Non sapevo bene che cosa mi aspettavo che succedesse. Mi vedevo irrompere nell’ufficio privato di Bacard, puntargli la pistola in faccia e chiedergli delle risposte. Ma ciò che non avevo previsto era di ritrovarmi in un ufficio modernissimo, con le sue brave reception e sale d’attesa. C’era già una coppia che stava aspettando, marito e moglie avrei detto. Il marito teneva il viso immerso in una copia di “Sports Illustrated” con la copertina plastificata, la moglie sembrava che stesse soffrendo: tentò di sorridermi, ma quello sforzo probabilmente aveva aumentato il suo dolore.

Mi resi conto che dovevo essere impresentabile. Avevo ancora indosso la divisa da chirurgo, non mi ero rasato, avevo gli occhi rossi per la notte in bianco e i capelli per aria come se invece fossi appena sceso dal letto.

La receptionist sedeva dietro un vetro scorrevole. Si chiamava Agnes Weiss, come si leggeva sulla targhetta, e mi rivolse un sorriso dolce.

«Posso esserle utile?»

«Devo vedere l’avvocato Bacard.»

«Ha un appuntamento?» Era una domanda per lei retorica, anche se il suo tono di voce era rimasto gentile. La risposta evidentemente la conosceva già.

«È un’emergenza.»

«Capisco. Lei è un nostro cliente, signor…?»

«Dottore» la corressi automaticamente. «Gli dica che il dottor Marc Seidman ha bisogno di vederlo immediatamente, che si tratta di un’emergenza.»

La giovane coppia ora ci stava osservando. E il dolce sorriso della receptionist non era più tanto dolce. «L’agenda dell’avvocato Bacard è già piena per oggi.» Aprì la rubrica degli appuntamenti. «Mi faccia vedere quando potrà riceverla, per favore.»

«Agnes, mi guardi.»

Mi guardò.

Le rivolsi un’espressione grave, della serie “se non si opera immediatamente potrebbe morire”. «Gli dica che c’è il dottor Seidman e che si tratta di un’emergenza. Gli dica anche che se non mi riceve subito andrò alla polizia.»

La giovane coppia si scambiò un’occhiata.

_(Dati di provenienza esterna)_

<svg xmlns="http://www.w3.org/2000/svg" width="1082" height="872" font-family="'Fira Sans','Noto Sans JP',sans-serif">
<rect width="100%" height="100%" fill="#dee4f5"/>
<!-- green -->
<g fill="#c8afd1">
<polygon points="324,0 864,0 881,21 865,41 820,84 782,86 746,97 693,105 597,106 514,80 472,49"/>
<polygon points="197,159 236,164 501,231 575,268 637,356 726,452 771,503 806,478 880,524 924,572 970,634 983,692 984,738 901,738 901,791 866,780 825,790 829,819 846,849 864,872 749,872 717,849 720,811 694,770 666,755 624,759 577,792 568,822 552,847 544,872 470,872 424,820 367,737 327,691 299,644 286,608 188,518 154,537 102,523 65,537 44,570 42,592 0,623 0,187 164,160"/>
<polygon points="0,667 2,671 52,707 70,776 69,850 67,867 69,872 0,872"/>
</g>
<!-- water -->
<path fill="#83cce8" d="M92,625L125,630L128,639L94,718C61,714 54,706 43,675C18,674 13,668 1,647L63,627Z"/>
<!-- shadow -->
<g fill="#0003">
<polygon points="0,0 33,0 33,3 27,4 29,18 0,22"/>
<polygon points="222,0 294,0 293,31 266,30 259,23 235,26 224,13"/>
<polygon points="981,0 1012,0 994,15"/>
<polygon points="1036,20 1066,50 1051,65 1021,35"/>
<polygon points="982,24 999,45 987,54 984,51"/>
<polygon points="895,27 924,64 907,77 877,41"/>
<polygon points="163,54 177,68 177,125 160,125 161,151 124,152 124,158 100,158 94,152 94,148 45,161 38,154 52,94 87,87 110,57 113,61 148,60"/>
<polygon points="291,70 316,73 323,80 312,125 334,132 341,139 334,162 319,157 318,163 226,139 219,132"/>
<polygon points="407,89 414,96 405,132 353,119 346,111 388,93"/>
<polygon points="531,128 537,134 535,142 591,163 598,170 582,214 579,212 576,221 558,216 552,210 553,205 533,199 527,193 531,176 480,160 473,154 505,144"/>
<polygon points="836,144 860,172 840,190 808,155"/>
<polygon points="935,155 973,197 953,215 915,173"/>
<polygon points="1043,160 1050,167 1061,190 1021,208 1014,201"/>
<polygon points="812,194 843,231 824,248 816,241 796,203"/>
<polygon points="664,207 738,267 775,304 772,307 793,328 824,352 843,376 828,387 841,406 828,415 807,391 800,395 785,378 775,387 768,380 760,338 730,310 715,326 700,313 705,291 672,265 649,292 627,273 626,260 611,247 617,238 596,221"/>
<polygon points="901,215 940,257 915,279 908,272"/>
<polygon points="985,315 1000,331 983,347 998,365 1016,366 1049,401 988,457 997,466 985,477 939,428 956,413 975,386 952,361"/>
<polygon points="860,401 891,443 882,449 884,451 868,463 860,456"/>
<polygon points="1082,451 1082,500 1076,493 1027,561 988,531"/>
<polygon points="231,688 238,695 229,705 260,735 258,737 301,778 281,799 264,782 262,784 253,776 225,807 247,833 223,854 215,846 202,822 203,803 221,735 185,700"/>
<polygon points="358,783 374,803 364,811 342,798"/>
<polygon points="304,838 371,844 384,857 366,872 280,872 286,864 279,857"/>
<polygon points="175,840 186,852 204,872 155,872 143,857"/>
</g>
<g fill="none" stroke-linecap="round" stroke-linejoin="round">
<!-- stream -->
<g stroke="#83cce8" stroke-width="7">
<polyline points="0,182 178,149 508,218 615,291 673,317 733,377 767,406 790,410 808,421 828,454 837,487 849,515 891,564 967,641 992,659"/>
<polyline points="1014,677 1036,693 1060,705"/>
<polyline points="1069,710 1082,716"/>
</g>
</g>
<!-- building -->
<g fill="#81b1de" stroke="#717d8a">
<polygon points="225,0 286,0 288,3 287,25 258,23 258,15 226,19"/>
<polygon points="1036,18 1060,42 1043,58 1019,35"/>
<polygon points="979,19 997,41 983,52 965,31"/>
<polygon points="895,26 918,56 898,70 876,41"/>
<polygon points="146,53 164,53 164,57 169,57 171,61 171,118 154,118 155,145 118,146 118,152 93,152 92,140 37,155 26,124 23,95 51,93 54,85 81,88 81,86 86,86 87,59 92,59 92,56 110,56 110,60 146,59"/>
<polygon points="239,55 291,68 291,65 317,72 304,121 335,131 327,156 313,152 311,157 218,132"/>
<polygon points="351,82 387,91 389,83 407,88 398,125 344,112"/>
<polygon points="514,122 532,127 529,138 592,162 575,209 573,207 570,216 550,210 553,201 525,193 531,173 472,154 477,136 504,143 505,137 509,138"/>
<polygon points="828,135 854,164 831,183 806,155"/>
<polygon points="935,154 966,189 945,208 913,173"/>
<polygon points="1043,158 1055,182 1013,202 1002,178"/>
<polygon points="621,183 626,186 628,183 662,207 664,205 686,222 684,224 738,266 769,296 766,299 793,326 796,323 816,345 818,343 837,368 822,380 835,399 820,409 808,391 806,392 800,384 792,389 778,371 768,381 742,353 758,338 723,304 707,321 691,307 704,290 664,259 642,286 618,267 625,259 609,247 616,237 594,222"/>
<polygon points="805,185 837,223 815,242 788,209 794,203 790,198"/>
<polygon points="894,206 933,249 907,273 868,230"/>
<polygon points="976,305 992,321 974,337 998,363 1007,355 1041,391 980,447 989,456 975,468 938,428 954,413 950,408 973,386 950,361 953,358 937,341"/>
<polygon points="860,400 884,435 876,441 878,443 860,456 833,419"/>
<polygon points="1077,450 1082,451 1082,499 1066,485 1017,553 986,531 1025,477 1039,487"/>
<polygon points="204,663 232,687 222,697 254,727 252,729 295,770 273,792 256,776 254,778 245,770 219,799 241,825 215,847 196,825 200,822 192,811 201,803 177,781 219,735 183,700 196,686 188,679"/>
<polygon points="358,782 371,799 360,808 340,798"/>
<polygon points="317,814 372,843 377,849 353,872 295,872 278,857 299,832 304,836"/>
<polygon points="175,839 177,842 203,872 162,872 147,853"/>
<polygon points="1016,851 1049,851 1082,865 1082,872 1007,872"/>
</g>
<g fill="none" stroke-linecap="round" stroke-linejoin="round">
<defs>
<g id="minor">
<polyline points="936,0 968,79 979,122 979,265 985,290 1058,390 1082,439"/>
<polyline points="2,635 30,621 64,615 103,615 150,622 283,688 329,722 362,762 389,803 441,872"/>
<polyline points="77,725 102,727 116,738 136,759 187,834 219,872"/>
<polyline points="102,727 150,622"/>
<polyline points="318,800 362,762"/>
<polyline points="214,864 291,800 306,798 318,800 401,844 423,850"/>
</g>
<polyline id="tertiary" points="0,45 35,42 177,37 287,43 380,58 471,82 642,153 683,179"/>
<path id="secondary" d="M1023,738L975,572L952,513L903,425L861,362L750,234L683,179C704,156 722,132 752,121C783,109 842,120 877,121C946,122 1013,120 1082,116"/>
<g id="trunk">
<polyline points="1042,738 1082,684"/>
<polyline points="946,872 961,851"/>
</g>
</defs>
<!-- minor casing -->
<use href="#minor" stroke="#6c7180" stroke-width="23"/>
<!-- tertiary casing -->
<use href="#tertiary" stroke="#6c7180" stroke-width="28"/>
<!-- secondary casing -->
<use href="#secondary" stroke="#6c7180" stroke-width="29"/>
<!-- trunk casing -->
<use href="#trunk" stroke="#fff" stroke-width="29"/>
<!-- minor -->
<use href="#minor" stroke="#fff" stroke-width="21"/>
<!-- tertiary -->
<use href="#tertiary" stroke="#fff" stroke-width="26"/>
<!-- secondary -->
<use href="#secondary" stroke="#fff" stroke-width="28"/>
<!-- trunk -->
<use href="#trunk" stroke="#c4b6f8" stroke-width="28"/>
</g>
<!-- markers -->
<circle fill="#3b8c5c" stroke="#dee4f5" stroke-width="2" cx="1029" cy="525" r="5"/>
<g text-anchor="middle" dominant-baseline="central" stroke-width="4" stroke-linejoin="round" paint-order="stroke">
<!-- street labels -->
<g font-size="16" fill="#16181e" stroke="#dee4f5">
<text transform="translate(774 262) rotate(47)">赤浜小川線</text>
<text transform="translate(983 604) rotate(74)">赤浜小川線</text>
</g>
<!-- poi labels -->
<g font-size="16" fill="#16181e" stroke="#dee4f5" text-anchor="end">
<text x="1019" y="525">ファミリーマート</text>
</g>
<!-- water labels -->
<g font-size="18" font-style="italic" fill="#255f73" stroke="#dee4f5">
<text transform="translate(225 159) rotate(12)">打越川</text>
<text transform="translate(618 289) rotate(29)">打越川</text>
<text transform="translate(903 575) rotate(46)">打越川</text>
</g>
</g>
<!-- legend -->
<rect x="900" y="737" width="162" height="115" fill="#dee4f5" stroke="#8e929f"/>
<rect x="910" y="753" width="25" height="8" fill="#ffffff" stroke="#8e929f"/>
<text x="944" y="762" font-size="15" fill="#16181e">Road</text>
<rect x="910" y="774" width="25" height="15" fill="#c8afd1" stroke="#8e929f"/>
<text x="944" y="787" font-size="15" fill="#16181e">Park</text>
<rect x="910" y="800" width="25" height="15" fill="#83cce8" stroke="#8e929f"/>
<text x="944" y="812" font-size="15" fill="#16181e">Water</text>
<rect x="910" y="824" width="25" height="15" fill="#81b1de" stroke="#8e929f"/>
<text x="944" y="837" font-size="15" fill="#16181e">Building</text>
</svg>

Agnes si mosse a disagio sulla poltroncina. «Se vuole sedersi…»

«Glielo dica.»

«Se non si allontana di qualche passo chiamerò la sicurezza, signore.»

Indietreggiai e mi fermai a una distanza che la receptionist potesse considerare di sicurezza. Lei richiuse il vetro scorrevole. «Lo sta coprendo» mi disse l’uomo in attesa.

«Jack!» esclamò la moglie.

Lui la ignorò. «Bacard è uscito di corsa mezz’ora fa e quella donna continua a ripeterci che tornerà subito.»

Notai una parete piena di fotografie e mi avvicinai a guardarle. In tutte c’era lo stesso uomo ritratto insieme a politicanti da strapazzo, celebrità di second’ordine, atleti caduti in disgrazia. Doveva essere Steven Bacard, conclusi. Lo guardai bene: era grassoccio, con il mento sfuggente e aveva la carnagione lucida.